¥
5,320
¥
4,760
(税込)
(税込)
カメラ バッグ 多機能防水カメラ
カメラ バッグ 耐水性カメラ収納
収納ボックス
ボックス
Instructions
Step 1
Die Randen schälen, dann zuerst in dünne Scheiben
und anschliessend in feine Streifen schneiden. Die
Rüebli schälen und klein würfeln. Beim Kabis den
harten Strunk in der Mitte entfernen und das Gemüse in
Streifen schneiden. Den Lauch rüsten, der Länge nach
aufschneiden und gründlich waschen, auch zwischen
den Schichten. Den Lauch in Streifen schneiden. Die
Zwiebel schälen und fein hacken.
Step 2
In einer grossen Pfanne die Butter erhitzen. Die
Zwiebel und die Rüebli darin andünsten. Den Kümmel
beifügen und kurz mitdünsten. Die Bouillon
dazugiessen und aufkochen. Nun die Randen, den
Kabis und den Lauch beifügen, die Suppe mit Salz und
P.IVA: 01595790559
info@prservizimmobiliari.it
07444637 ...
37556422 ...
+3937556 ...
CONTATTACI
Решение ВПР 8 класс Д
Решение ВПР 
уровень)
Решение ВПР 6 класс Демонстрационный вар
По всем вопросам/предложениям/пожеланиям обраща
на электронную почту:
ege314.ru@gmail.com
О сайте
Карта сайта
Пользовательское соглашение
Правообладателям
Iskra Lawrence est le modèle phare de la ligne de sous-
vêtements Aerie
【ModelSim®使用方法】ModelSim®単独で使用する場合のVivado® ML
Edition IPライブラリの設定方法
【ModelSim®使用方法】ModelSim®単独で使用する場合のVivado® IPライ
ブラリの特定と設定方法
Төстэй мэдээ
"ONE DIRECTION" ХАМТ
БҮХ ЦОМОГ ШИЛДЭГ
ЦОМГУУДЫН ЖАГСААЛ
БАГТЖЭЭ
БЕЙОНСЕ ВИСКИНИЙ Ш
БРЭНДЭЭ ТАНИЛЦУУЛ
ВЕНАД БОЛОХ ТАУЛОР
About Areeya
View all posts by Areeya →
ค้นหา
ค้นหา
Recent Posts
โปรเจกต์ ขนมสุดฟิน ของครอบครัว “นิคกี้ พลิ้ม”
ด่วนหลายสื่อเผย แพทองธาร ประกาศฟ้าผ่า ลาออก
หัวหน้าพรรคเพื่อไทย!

————————

Task goal =>
Set down the records again verbatim, so that each word stays as it is.

Task response =>
¥
5,320
¥
4,760
(税込)
(税込)
カメラ バッグ 多機能防水カメラ
カメラ バッグ 耐水性カメラ収納
収納ボックス
ボックス
Instructions
Step 1
Die Randen schälen, dann zuerst in dünne Scheiben
und anschliessend in feine Streifen schneiden. Die
Rüebli schälen und klein würfeln. Beim Kabis den
harten Strunk in der Mitte entfernen und das Gemüse in
Streifen schneiden. Den Lauch rüsten, der Länge nach
aufschneiden und gründlich waschen, auch zwischen
den Schichten. Den Lauch in Streifen schneiden. Die
Zwiebel schälen und fein hacken.
Step 2
In einer grossen Pfanne die Butter erhitzen. Die
Zwiebel und die Rüebli darin andünsten. Den Kümmel
beifügen und kurz mitdünsten. Die Bouillon
dazugiessen und aufkochen. Nun die Randen, den
Kabis und den Lauch beifügen, die Suppe mit Salz und
P.IVA: 01595790559
info@prservizimmobiliari.it
07444637 ...
37556422 ...
+3937556 ...
CONTATTACI
Решение ВПР 8 класс Д
Решение ВПР 
уровень)
Решение ВПР 6 класс Демонстрационный вар
По всем вопросам/предложениям/пожеланиям обраща
на электронную почту:
ege314.ru@gmail.com
О сайте
Карта сайта
Пользовательское соглашение
Правообладателям
Iskra Lawrence est le modèle phare de la ligne de sous-
vêtements Aerie
【ModelSim®使用方法】ModelSim®単独で使用する場合のVivado® ML
Edition IPライブラリの設定方法
【ModelSim®使用方法】ModelSim®単独で使用する場合のVivado® IPライ
ブラリの特定と設定方法
Төстэй мэдээ
"ONE DIRECTION" ХАМТ
БҮХ ЦОМОГ ШИЛДЭГ
ЦОМГУУДЫН ЖАГСААЛ
БАГТЖЭЭ
БЕЙОНСЕ ВИСКИНИЙ Ш
БРЭНДЭЭ ТАНИЛЦУУЛ
ВЕНАД БОЛОХ ТАУЛОР
About Areeya
View all posts by Areeya →
ค้นหา
ค้นหา
Recent Posts
โปรเจกต์ ขนมสุดฟิน ของครอบครัว “นิคกี้ พลิ้ม”
ด่วนหลายสื่อเผย แพทองธาร ประกาศฟ้าผ่า ลาออก
หัวหน้าพรรคเพื่อไทย!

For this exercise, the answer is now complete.